Global Times

US, in relative decline, retakes human rights tool to unite allies

- By Yu Jincui

US Secretary of State Antony Blinken recommitte­d the US to rejoining the United Nations Human Rights Council on Wednesday in a video speech at the UN’s top human rights body meeting.

In a statement by the US State Department on the same day, Washington said it is committed to a foreign policy that “is centered on the defense of democracy and the protection of human rights.”

Three years after former president Donald Trump withdrew the US from the

UN Human Rights Council over what his administra­tion called bias against Israel, the Biden administra­tion is seeking election to a seat in the body, scrambling to “be a leading voice within the Council.” The US decision comes as no surprise. The withdrawal of the US from the council under Trump has been considered by the Biden administra­tion as a move that created “a vacuum of US leadership.”

Putting human rights at the center of the US foreign policy, the US is aimed at regaining global leadership on human rights.

Many Chinese scholars believe one of the major targets of US human rights diplomacy will be China.
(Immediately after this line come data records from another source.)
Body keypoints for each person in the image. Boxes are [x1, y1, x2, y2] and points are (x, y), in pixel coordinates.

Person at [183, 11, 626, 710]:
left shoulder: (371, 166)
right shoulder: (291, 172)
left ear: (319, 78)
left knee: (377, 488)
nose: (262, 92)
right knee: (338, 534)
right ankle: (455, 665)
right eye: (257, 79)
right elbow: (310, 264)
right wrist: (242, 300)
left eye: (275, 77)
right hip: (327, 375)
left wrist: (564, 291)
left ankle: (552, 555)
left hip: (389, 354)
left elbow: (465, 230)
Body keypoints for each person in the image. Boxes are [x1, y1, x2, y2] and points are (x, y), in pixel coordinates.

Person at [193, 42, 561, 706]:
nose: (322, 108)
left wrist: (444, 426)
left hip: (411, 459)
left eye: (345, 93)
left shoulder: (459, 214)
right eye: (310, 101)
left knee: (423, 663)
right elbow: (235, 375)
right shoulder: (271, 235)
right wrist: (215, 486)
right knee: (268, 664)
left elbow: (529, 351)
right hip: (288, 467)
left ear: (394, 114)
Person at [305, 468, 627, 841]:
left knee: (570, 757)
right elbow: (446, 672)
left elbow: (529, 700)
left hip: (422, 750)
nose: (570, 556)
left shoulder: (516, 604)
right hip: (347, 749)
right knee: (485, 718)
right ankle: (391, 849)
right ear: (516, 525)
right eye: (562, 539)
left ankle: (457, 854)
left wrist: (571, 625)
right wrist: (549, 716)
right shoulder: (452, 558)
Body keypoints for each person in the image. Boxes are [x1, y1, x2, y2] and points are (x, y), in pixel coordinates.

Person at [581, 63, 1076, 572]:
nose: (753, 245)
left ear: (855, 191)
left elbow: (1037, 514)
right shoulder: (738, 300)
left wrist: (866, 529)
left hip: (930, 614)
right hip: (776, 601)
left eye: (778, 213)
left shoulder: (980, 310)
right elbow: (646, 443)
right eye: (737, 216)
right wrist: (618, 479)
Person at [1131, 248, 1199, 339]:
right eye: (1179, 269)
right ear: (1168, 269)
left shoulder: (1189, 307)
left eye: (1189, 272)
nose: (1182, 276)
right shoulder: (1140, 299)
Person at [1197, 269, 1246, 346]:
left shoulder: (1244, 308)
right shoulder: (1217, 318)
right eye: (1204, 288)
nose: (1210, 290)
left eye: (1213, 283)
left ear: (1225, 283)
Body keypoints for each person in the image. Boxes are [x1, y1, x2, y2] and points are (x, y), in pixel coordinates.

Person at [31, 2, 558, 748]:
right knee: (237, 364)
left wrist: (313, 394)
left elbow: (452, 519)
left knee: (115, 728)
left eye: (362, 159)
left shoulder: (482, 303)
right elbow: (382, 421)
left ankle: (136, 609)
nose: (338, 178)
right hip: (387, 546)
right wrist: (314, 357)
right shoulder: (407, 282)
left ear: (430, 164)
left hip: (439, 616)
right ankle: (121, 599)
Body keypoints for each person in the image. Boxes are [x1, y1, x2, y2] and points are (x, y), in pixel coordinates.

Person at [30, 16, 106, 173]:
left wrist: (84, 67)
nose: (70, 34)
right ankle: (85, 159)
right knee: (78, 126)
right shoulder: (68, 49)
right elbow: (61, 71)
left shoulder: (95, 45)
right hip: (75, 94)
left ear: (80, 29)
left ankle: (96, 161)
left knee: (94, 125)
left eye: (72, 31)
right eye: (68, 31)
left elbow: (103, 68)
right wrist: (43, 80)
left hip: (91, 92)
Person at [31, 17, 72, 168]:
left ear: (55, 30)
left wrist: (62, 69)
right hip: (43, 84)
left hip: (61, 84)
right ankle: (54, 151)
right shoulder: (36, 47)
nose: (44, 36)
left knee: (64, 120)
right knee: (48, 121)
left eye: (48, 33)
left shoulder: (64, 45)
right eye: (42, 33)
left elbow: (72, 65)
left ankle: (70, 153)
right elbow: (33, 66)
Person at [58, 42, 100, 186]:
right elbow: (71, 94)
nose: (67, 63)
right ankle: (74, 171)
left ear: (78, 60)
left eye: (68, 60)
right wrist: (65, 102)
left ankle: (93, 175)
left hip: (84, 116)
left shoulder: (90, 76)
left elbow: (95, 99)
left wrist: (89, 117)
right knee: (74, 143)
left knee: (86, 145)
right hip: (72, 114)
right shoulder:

Zhang Tengjun, an assistant research fellow at the China Institute of Internatio­nal Studies, told the Global Times that the Biden administra­tion hopes to make human rights issue a core topic in China- US relations, and it even wants to build human rights diplomacy as a political legacy. The US now apparently regards human rights as a topic that can be used to better unite allies. It can be expected that if the US is reelected to the UN Human Rights Council, the wrestling around human rights between China and the US will become fiercer.

For the US and other Western countries, the issue of human rights is a political football played by them to beat up and suppress those countries deemed as thorns on their side. They care nothing about the human rights situation in China.

China achieved a mission impossible to eradicate absolute poverty in the country with a total population of 1.4 billion. People in China’s Xinjiang Uygur Autonomous Region and Tibet Autonomous Region are living a stable life with growing prosperity. But those Western countries, claiming to be human rights defenders, turn a blind eye to those indisputab­le improvemen­ts in human rights. What they really want to see is a backward China.

Human rights are gaining more weight in US diplomacy, and this to some degree reflects the US’ decline in strength. The US is in relative decline and the tools at its disposal against China have become more and more limited. The human rights card has been given more attention. It can be used to suppress China, and also unite its Western allies.

More countries, especially developing countries, have acknowledg­ed and voiced support for China’s human rights developmen­ts. It has also become clearer that the US and other Western countries are not in a position to point an accusing finger at other countries’ human rights situation.

Given the US’ appalling human rights record, -- deep- rooted racism, over 500,000 COVID- 19 death toll, and other human rights abuses, Washington, instead of putting human rights at the center of foreign policy, should place human rights at the core of its domestic policy.